Though we’ve long been known for our culinary experiences in the back alleys of Beijing, Black Sesame Kitchen is promoting its in-home chef services and new delivery service in light of COVID-19.

But Black Sesame Kitchen hasn’t gone back into full hibernation, thankfully. In the last few months, we’ve re-thought our business model. Pre-pandemic, about 50% of our guests were tourists or international business travelers. With that audience completely wiped out for the foreseeable future, we’ve promoted our in-home personal chef services and we’ve also added new services, including delivery of our famous Wine n’ Dine dinners to residences in Beijing and my live stream cooking classes. Aware that restaurants are a major conduit for the coronavirus, we’re keeping close track of the number of cases in Beijing and we’ve outlined new policies for our staff and guests to follow when they come to dine with us — including suspending our communal dining experience. Now every party that books gets their own private room.
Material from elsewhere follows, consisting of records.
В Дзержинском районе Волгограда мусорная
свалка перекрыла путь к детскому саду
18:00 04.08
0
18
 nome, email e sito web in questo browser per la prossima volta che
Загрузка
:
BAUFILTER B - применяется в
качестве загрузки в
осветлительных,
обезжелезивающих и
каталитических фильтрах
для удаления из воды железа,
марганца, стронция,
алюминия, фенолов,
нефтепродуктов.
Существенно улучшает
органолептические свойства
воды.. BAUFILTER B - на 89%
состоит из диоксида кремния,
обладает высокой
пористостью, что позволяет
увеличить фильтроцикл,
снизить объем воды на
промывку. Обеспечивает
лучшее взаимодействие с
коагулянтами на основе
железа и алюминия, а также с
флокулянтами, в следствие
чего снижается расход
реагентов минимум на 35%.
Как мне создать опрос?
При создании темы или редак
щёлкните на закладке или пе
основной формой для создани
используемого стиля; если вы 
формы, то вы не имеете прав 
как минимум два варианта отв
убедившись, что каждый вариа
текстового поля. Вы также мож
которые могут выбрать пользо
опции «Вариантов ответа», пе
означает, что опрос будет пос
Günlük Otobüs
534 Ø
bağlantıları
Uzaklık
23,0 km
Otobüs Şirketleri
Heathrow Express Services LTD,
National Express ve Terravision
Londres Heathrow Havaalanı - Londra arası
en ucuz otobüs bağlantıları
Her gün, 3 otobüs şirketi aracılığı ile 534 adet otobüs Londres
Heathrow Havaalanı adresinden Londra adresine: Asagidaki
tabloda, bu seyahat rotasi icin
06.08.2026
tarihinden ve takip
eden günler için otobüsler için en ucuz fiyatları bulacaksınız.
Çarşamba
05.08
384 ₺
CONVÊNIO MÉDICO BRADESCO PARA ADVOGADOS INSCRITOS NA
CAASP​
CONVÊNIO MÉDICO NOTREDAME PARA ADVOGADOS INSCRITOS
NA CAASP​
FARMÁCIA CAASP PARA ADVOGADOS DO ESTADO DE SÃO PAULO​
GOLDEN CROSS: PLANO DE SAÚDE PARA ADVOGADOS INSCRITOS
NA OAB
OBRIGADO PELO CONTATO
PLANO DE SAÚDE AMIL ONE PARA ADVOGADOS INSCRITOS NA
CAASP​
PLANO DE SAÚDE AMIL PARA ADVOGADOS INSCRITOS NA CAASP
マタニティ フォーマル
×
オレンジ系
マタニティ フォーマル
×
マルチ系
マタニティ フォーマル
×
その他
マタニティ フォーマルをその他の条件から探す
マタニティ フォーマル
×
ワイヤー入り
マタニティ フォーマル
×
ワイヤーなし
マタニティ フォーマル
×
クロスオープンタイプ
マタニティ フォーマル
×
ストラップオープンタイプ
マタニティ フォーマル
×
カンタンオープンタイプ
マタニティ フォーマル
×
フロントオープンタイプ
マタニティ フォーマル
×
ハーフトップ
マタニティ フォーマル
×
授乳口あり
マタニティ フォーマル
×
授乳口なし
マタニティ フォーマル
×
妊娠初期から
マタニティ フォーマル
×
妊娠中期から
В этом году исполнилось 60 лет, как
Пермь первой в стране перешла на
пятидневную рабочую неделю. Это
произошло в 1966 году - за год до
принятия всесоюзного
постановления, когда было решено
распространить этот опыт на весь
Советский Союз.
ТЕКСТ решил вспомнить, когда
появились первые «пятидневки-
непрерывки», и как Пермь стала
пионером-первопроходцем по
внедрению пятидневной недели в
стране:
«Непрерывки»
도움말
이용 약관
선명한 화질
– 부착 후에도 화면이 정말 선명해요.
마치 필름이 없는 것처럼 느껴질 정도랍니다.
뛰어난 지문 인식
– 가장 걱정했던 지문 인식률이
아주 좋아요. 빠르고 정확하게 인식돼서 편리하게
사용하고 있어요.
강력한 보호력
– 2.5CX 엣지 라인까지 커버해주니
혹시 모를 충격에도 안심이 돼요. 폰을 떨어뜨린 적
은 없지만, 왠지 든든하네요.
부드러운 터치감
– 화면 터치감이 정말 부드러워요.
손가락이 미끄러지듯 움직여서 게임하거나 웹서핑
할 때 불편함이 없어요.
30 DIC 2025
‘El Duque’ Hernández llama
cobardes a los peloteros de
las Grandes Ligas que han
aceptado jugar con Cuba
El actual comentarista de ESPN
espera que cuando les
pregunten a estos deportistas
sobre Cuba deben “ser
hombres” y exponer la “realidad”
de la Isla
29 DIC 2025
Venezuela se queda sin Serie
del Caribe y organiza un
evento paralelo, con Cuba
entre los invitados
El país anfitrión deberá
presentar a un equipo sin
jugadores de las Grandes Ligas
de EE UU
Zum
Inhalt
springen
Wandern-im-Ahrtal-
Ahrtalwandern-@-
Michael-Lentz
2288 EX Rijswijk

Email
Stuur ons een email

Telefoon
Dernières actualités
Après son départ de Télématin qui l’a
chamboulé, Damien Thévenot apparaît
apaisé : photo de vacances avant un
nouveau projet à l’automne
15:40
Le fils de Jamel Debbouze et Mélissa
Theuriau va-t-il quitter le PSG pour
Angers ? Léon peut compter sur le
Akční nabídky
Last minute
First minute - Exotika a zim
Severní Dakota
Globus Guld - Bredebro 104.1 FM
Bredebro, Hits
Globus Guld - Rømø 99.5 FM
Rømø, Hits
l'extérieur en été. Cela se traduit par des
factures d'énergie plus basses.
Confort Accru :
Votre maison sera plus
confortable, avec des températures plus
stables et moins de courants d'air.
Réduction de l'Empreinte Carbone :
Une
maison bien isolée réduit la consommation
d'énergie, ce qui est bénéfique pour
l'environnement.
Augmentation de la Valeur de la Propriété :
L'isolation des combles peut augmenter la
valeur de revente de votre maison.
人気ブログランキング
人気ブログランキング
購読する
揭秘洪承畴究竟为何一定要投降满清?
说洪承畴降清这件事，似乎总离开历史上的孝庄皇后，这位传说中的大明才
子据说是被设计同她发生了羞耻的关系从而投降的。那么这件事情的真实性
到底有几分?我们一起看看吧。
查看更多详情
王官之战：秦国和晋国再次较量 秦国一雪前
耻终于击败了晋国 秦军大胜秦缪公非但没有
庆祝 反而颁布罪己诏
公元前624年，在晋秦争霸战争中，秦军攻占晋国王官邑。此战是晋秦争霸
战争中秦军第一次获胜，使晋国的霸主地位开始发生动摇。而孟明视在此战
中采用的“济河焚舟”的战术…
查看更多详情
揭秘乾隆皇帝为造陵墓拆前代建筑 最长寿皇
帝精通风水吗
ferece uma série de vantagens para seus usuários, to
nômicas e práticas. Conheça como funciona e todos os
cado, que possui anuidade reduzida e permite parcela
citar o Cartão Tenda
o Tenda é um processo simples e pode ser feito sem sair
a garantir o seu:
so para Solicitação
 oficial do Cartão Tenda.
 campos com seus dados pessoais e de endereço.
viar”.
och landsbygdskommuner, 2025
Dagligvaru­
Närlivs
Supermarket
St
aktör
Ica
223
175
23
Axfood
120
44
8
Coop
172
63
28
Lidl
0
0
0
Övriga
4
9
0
And our three weeks of amazing business between mid May and early June — that flicker of activity — is also helping us make it through this second wave of COVID-19 in Beijing. When we re-opened in May, we had no idea how many of our regular guests could come, given that many foreigners living in Beijing, a big part of our customer base, had left China and have been unable to return due to the country’s new COVID-19 travel rules that barred all foreigners from entering. We had no idea if those remaining would be willing to make the trek across town to our courtyard near the Forbidden City for a meal or a cooking class. But the fact that guests returned to our courtyard as soon as we reopened really touched Chef Zhang, our head chef and manager. “They’ve given us a vote of confidence. They believe in us,” he told me.

And nowadays, it’s that belief — that faith in our guests, in ourselves — that is often keeping us going.

Chef Zhang has even greater gratitude for every guest that has returned to our kitchen and/or signed up for our other services. We love our guests and thank you from the bottom of our hearts and woks!

Chef Zhang has even greater gratitude for every guest that has returned to our kitchen and/or signed up for our other services. We love our guests and thank you from the bottom of our hearts and woks!